TASK DIRECTIONS » Reproduce the lines without any change, starting at the first line and ending with the line that contains "common name: Rock wren".

** Start of EXERCISE MATERIALS **

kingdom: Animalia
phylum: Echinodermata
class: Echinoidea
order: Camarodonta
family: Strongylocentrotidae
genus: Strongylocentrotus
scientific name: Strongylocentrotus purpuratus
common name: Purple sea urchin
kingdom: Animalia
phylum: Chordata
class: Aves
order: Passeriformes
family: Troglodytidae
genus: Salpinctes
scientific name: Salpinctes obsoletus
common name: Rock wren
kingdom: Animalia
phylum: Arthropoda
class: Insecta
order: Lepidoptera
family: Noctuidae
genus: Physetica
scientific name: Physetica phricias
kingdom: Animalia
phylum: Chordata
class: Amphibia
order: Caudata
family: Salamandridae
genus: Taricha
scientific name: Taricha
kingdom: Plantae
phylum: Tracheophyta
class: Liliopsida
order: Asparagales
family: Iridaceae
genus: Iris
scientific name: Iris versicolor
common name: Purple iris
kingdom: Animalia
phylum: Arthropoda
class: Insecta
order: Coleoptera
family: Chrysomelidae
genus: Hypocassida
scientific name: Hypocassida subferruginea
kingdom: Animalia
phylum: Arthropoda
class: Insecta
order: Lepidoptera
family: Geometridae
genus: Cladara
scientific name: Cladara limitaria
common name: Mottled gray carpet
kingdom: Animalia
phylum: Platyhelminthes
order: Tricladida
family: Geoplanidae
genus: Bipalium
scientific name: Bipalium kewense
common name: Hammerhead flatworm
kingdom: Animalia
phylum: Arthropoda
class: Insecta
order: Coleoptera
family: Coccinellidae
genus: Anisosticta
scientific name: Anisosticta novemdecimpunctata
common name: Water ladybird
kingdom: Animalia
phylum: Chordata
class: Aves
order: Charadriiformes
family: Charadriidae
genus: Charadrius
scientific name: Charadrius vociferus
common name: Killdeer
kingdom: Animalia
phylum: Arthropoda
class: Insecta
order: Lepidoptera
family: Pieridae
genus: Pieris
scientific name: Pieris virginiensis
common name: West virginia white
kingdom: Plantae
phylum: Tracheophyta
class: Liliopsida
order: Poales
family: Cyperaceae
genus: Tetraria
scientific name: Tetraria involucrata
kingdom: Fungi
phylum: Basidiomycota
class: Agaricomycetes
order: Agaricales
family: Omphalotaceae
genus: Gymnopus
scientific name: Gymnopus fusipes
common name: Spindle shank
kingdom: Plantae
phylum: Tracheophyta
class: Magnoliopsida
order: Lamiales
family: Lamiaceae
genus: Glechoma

** End of EXERCISE MATERIALS **

ANSWER TO THE EXERCISE »
kingdom: Animalia
phylum: Echinodermata
class: Echinoidea
order: Camarodonta
family: Strongylocentrotidae
genus: Strongylocentrotus
scientific name: Strongylocentrotus purpuratus
common name: Purple sea urchin
kingdom: Animalia
phylum: Chordata
class: Aves
order: Passeriformes
family: Troglodytidae
genus: Salpinctes
scientific name: Salpinctes obsoletus
common name: Rock wren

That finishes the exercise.